I talked to a solicitor and they were happy for me to write a letter which they then checked out first before I sent it to the neighbour.

It said something like: I have taken legal advice and have been advised to..

So I had the legal advice but it did not cost anything. It did have the desired effect as well.

Best of luck with it.
Hairyloon

Although you would need a lawyer if you wanted to actually take them to court.


No you don't... though it may be advisable.

Having said that, in my personal experience (which may not be typical), at least half the lawyers I have had dealings with made the situation significantly worse.
Midland Spinner

Although you would need a lawyer if you wanted to actually take them to court.


No you don't... though it may be advisable.

Having said that, in my personal experience (which may not be typical), at least half the lawyers I have had dealings with made the situation significantly worse. Very Happy Very Happy john of wessex

At a basic level it's perfectly possible to do things without a lawyer.

When I did get them involved in a recent spat with my ex, with hindsight it seemed like a waste of money.
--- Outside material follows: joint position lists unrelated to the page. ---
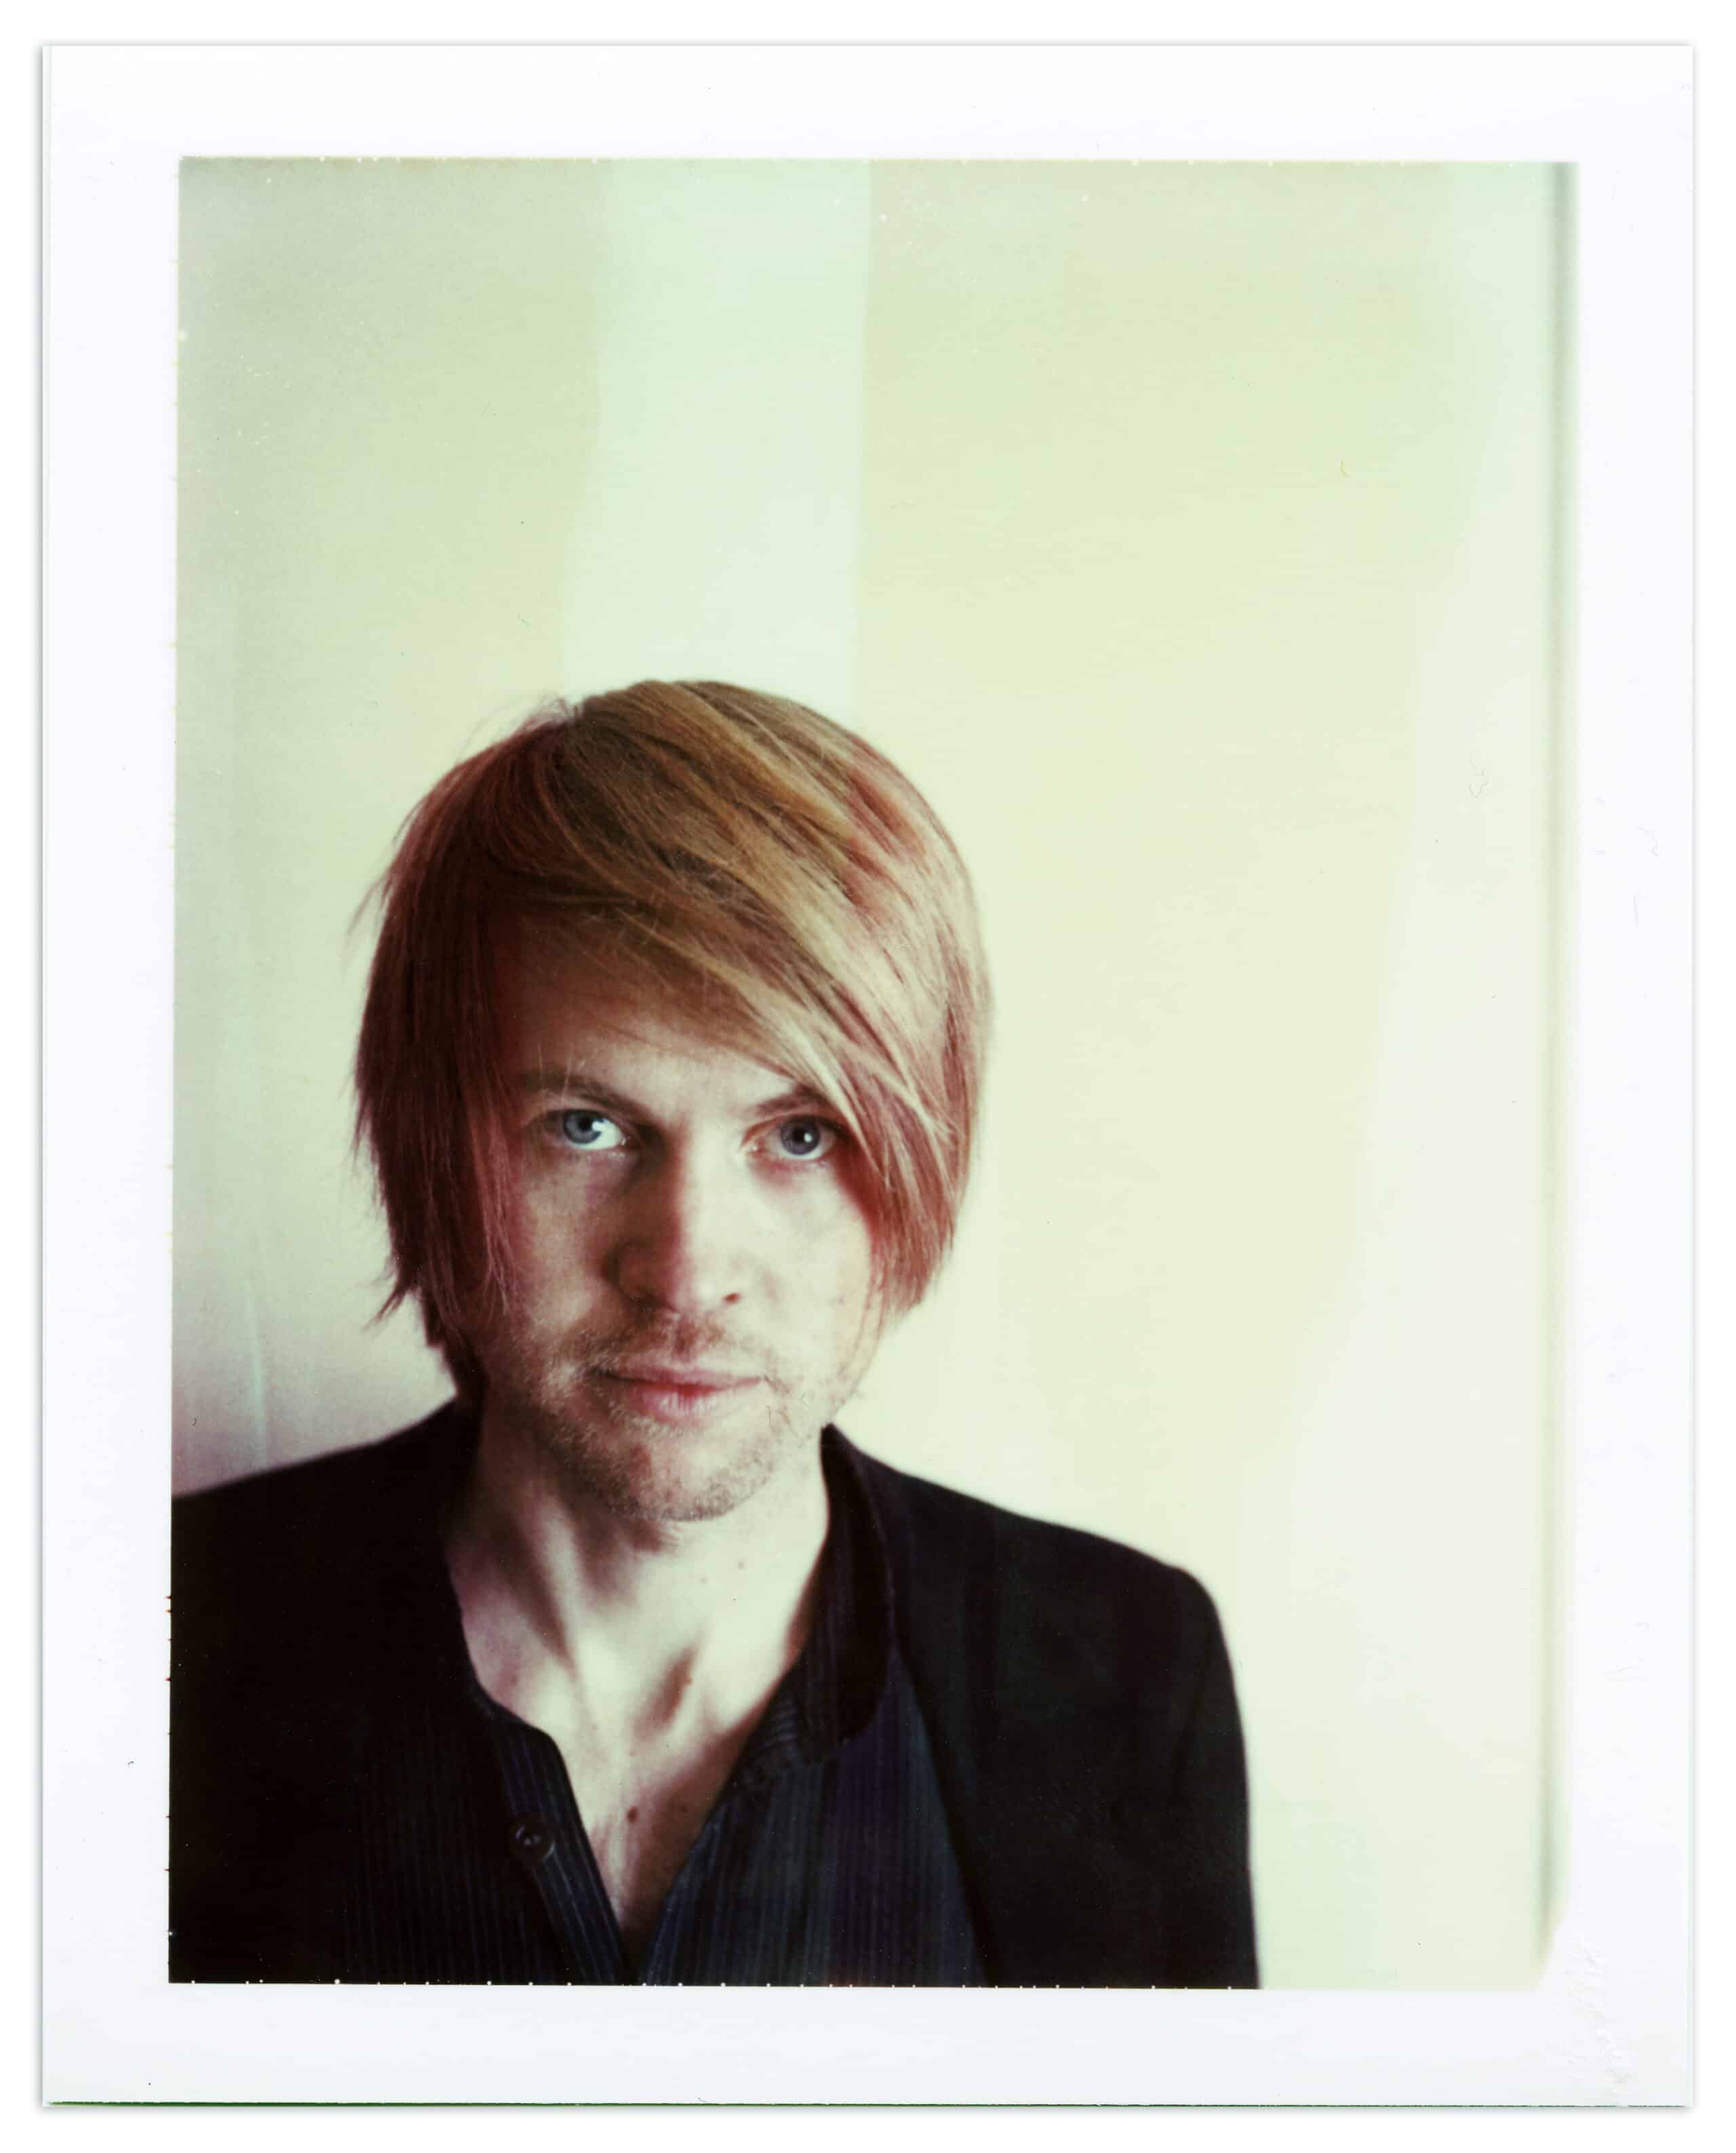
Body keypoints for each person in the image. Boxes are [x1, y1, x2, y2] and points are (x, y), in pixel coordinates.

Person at [170, 679, 1257, 1988]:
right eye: (586, 1127)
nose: (688, 1274)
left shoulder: (1125, 1675)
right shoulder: (155, 1635)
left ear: (929, 1156)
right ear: (430, 1156)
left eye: (800, 1135)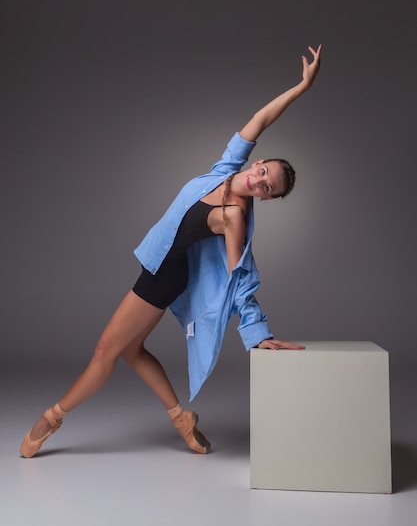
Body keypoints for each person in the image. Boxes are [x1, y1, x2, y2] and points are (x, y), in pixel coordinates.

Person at [20, 44, 322, 458]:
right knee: (131, 350)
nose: (262, 182)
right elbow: (260, 119)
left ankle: (51, 418)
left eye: (269, 189)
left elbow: (239, 275)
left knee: (105, 351)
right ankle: (182, 418)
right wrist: (301, 87)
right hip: (159, 265)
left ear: (267, 199)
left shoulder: (234, 215)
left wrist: (257, 331)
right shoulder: (227, 169)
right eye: (265, 173)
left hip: (164, 277)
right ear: (259, 163)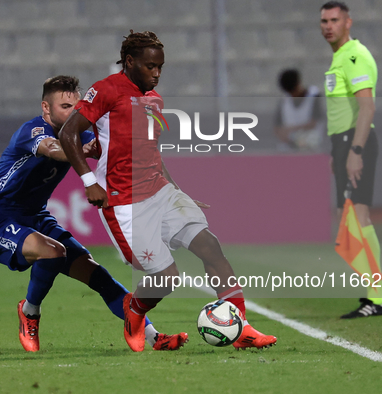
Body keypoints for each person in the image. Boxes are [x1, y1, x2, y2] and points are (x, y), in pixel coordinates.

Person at [59, 30, 277, 352]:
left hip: (160, 191)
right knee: (166, 277)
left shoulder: (154, 100)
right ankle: (135, 310)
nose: (157, 74)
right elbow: (67, 133)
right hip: (125, 202)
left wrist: (177, 190)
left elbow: (152, 152)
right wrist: (90, 182)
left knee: (210, 247)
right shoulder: (105, 90)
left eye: (161, 67)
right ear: (130, 62)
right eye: (150, 67)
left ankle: (241, 327)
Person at [0, 75, 186, 352]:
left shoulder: (81, 134)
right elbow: (53, 149)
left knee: (99, 276)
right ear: (46, 108)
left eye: (76, 106)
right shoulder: (33, 131)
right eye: (64, 106)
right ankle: (30, 311)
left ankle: (155, 337)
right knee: (53, 251)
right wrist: (80, 149)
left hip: (37, 217)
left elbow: (114, 152)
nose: (72, 112)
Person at [320, 1, 382, 318]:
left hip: (354, 142)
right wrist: (339, 152)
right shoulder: (339, 58)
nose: (328, 26)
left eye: (334, 20)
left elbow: (367, 108)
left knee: (357, 221)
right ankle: (375, 296)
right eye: (324, 21)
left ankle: (377, 298)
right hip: (343, 143)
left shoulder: (353, 55)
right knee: (348, 222)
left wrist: (355, 152)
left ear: (348, 22)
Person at [274, 68, 325, 152]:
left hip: (311, 145)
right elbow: (277, 127)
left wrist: (291, 129)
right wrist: (285, 136)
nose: (293, 95)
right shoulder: (284, 100)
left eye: (294, 91)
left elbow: (314, 123)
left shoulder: (314, 96)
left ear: (298, 84)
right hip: (289, 146)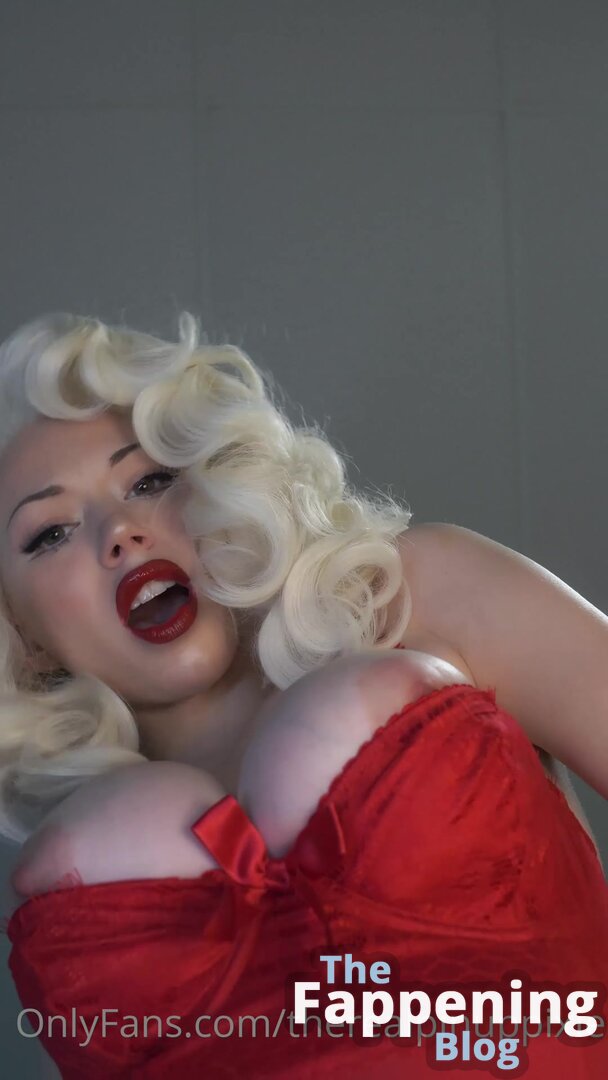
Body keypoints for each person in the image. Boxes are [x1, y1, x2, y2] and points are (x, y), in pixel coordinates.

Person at [0, 310, 606, 1078]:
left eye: (149, 481)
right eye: (50, 533)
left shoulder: (416, 596)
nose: (119, 531)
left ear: (217, 485)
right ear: (20, 629)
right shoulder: (80, 877)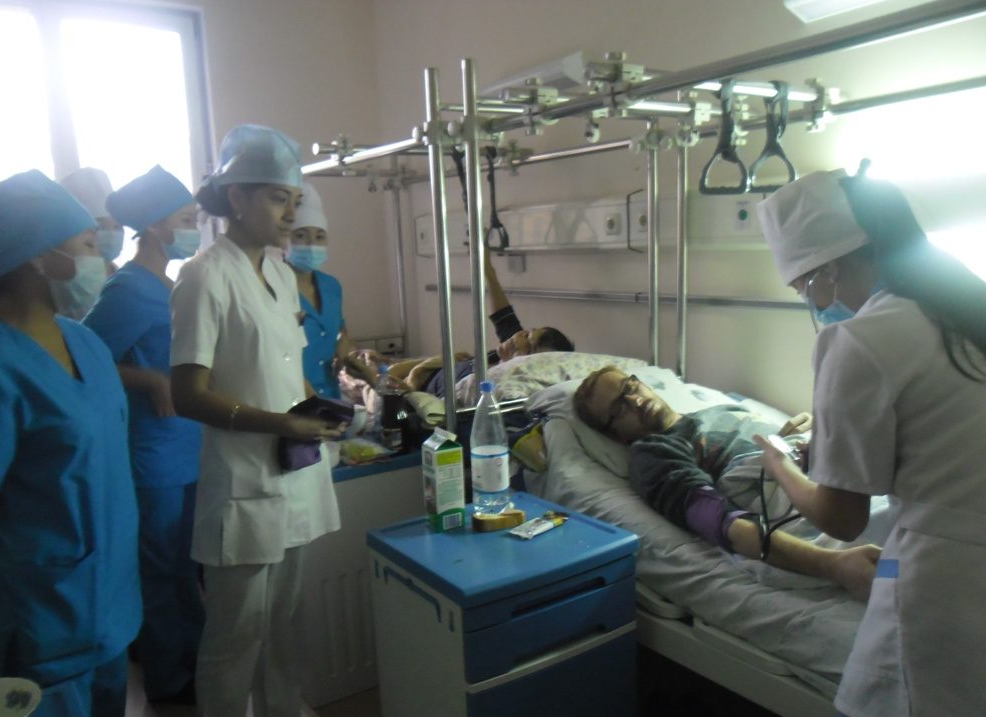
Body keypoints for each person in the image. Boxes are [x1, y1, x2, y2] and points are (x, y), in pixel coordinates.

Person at [754, 170, 986, 717]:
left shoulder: (859, 340)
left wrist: (780, 465)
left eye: (804, 286)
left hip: (941, 604)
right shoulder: (965, 311)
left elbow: (842, 519)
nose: (813, 302)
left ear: (828, 269)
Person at [169, 124, 351, 717]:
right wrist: (280, 424)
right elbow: (188, 394)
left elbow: (291, 368)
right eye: (278, 198)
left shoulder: (277, 274)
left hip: (294, 473)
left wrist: (322, 410)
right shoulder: (203, 277)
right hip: (244, 483)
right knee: (234, 636)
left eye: (294, 200)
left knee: (284, 623)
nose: (290, 213)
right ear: (236, 197)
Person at [0, 170, 142, 717]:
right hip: (38, 614)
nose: (100, 258)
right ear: (40, 257)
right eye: (87, 243)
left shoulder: (83, 341)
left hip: (109, 596)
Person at [573, 365, 881, 599]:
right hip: (818, 510)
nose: (636, 401)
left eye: (630, 387)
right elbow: (722, 522)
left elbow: (771, 452)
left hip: (830, 481)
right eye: (619, 408)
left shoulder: (721, 409)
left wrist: (800, 436)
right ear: (616, 435)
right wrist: (834, 565)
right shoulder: (653, 454)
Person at [83, 165, 204, 705]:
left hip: (186, 442)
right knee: (159, 568)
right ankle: (168, 677)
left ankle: (193, 661)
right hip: (153, 451)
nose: (194, 228)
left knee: (185, 565)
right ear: (156, 226)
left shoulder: (168, 285)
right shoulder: (128, 290)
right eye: (186, 219)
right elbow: (83, 359)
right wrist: (149, 379)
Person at [406, 256, 575, 395]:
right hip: (426, 371)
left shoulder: (496, 384)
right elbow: (503, 315)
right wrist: (486, 267)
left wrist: (408, 390)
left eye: (530, 347)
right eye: (527, 333)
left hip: (417, 392)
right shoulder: (507, 352)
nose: (519, 336)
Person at [285, 180, 380, 396]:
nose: (311, 244)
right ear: (284, 240)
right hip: (293, 401)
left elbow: (341, 335)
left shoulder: (331, 287)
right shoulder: (273, 289)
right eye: (300, 235)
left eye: (319, 236)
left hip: (330, 397)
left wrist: (355, 362)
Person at [58, 167, 127, 268]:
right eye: (99, 227)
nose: (112, 235)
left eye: (117, 226)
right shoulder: (71, 277)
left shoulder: (120, 274)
I dont need to pay someone 100 to send her a letter saying she's an arse
Hairyloon

Two fundamental things to remember are:
1) Don't believe he is right, just because he is a lawyer, and
2) If they're stuffing your case, then don't be afraid to sack them just because you are in court. If you wait, it will be too late. "My lawyer didn't listen to instructions" is not a ground for appeal. Confused
gil

PM Kate Davies - I'm sure she'd have ideas on how to deal / be sympathetic.